[[ Material for the task open ]]

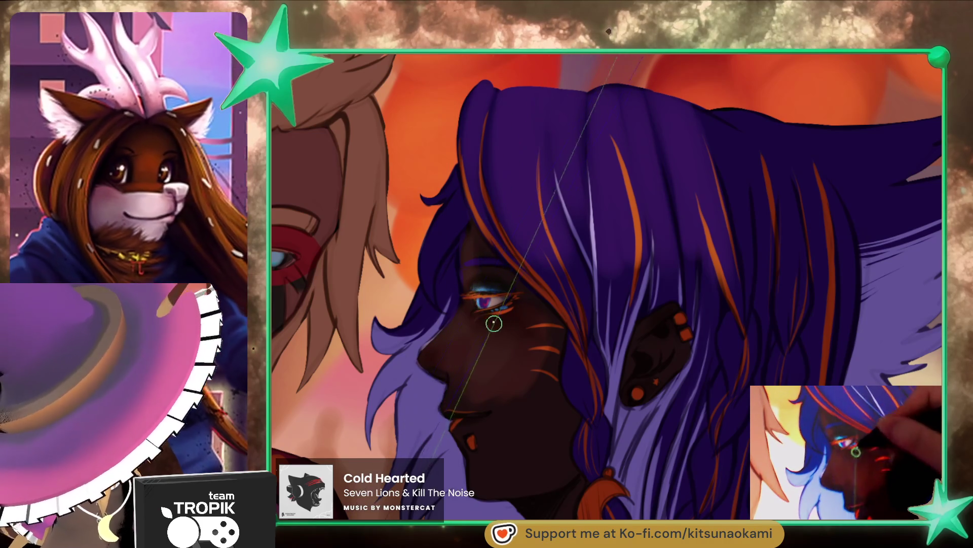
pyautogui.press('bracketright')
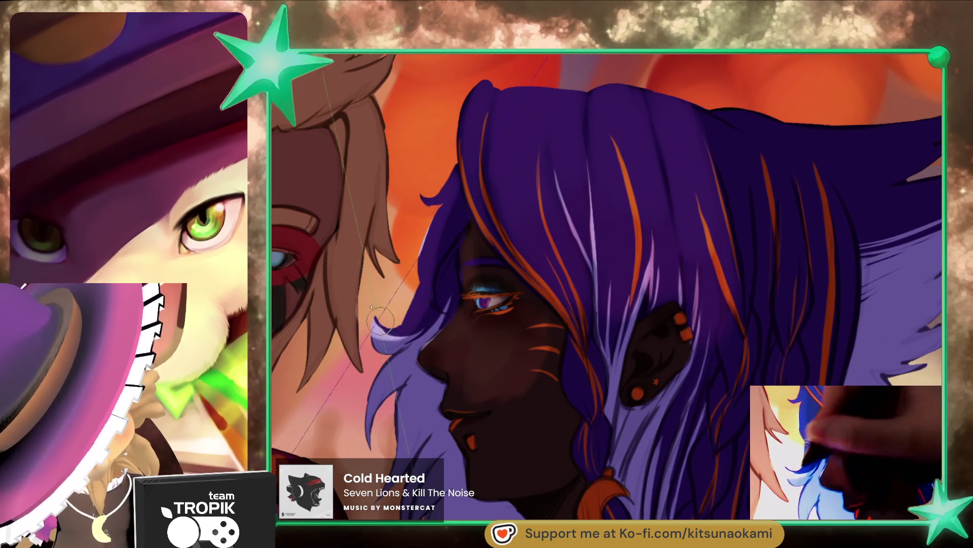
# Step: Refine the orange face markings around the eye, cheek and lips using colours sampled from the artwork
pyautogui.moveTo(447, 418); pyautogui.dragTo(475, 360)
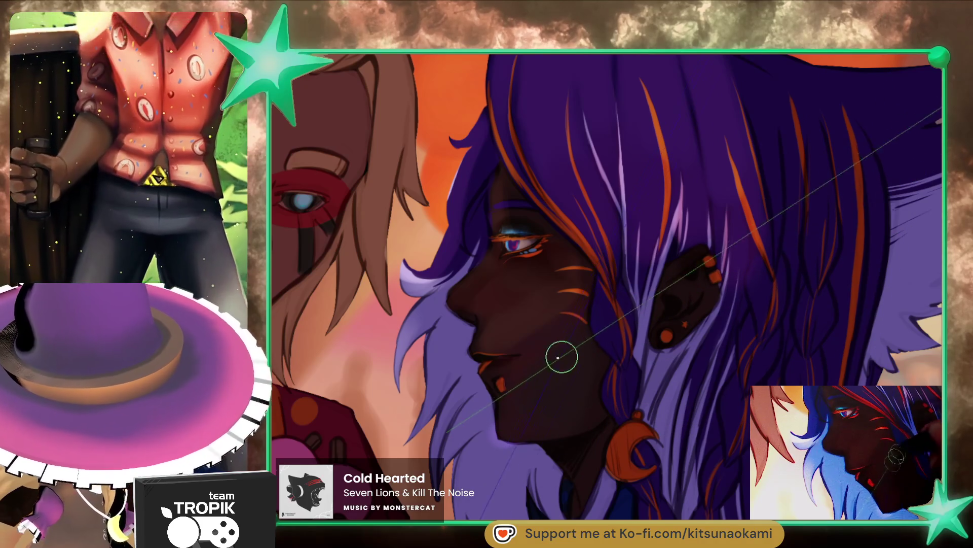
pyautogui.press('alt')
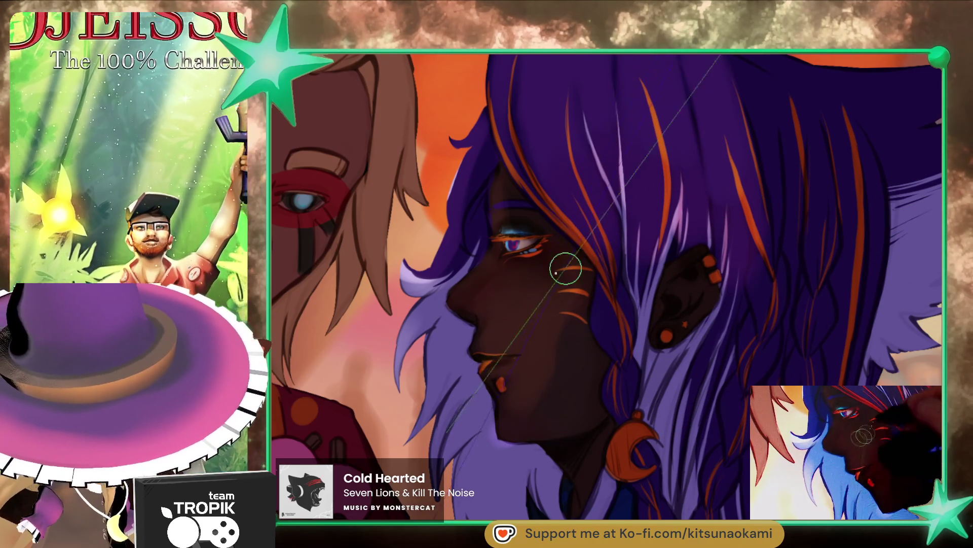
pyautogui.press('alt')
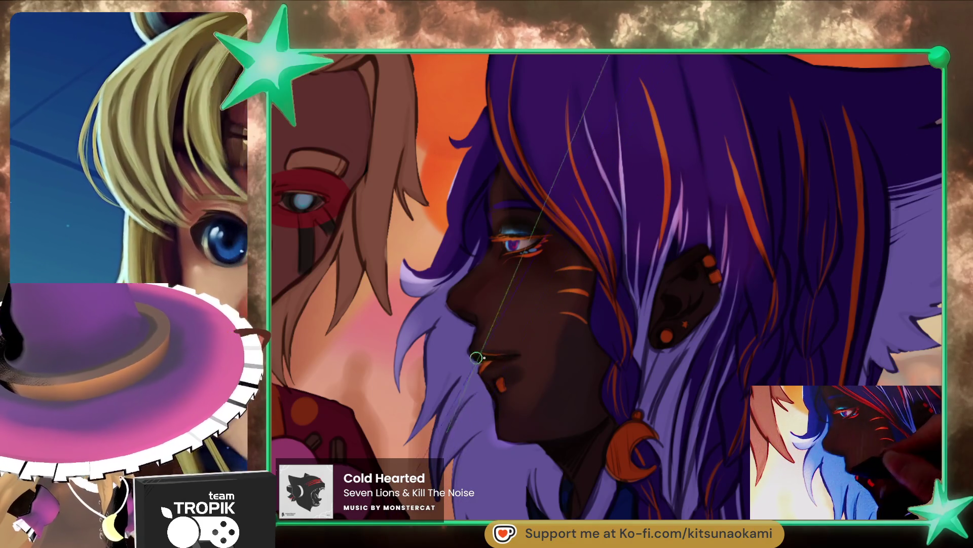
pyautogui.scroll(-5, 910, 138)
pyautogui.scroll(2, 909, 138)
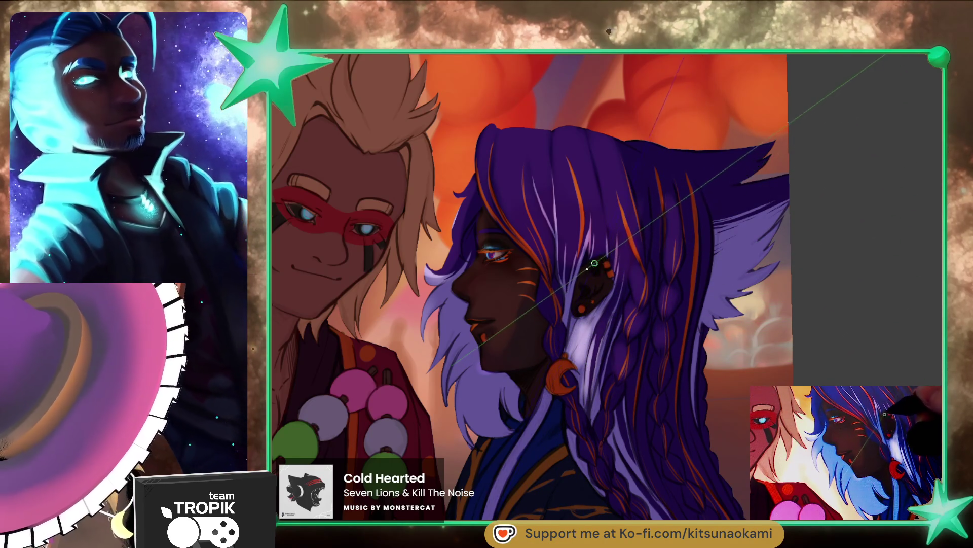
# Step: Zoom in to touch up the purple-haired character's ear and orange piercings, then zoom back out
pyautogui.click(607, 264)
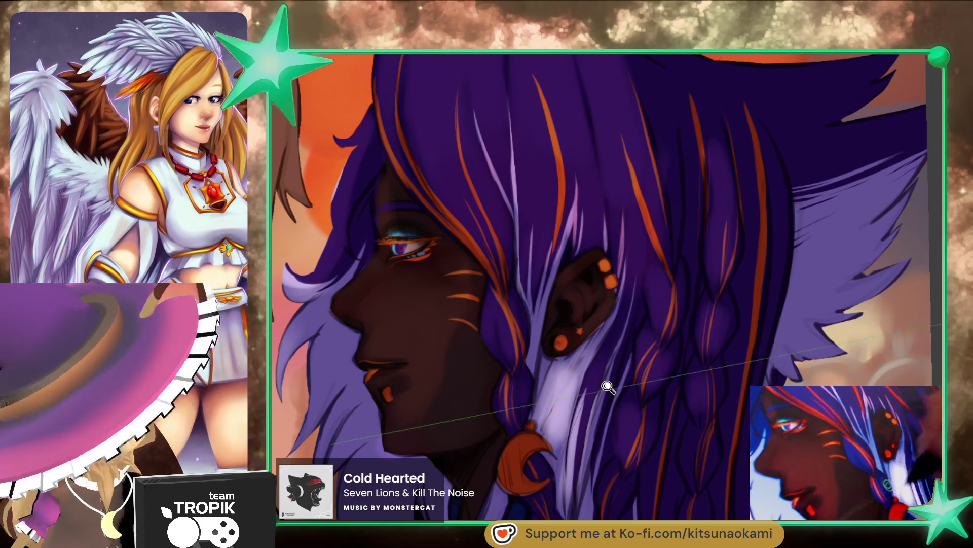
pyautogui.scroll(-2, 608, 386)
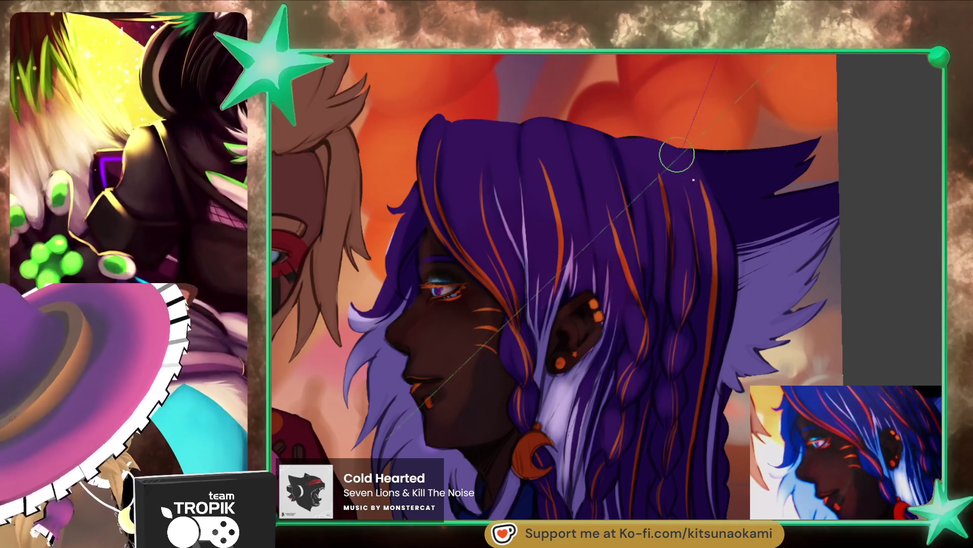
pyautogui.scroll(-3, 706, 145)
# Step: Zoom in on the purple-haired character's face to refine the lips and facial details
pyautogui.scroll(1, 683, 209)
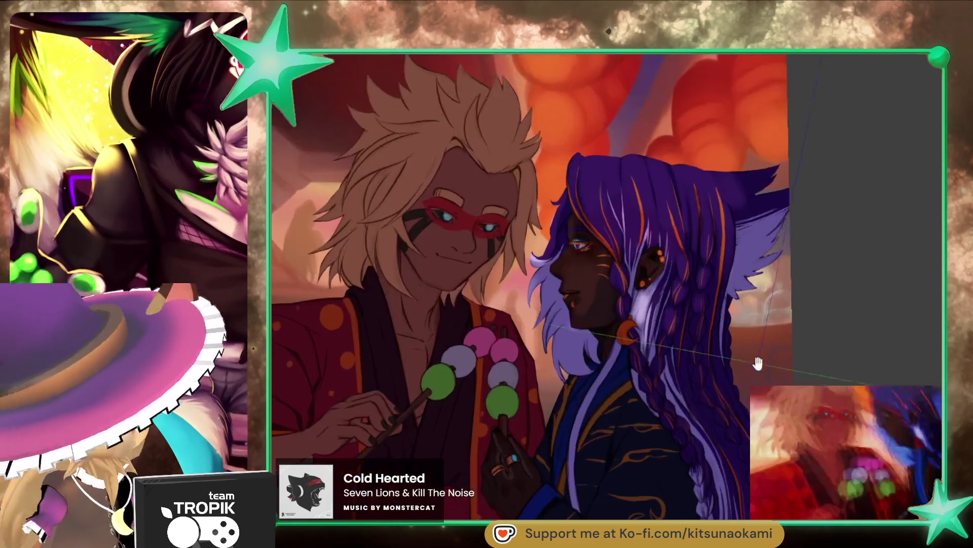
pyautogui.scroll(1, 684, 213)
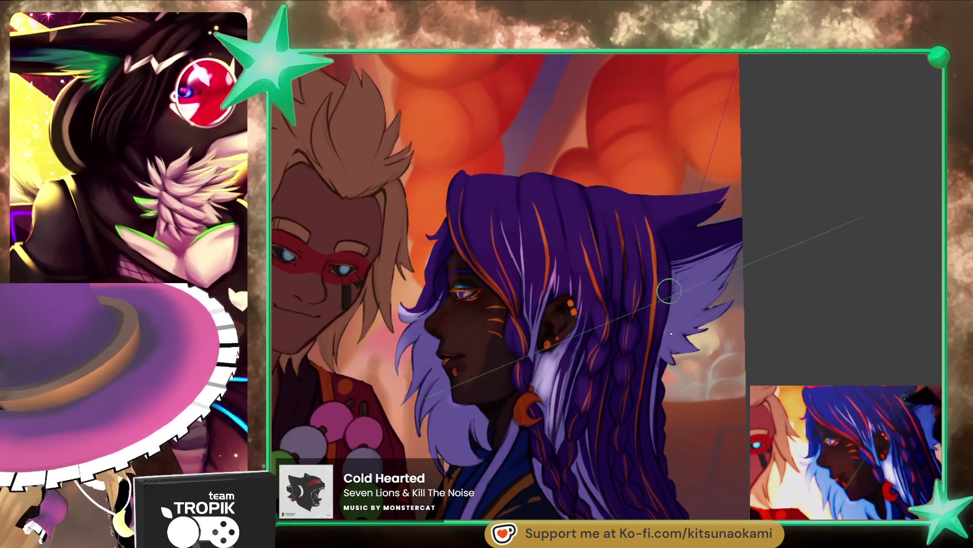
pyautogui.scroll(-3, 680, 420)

[[ Material for the task closed ]]

§ Assignment:
Exactly how many lines of the records hold "character"? Give the number without any words.

§ Finished exercise:
2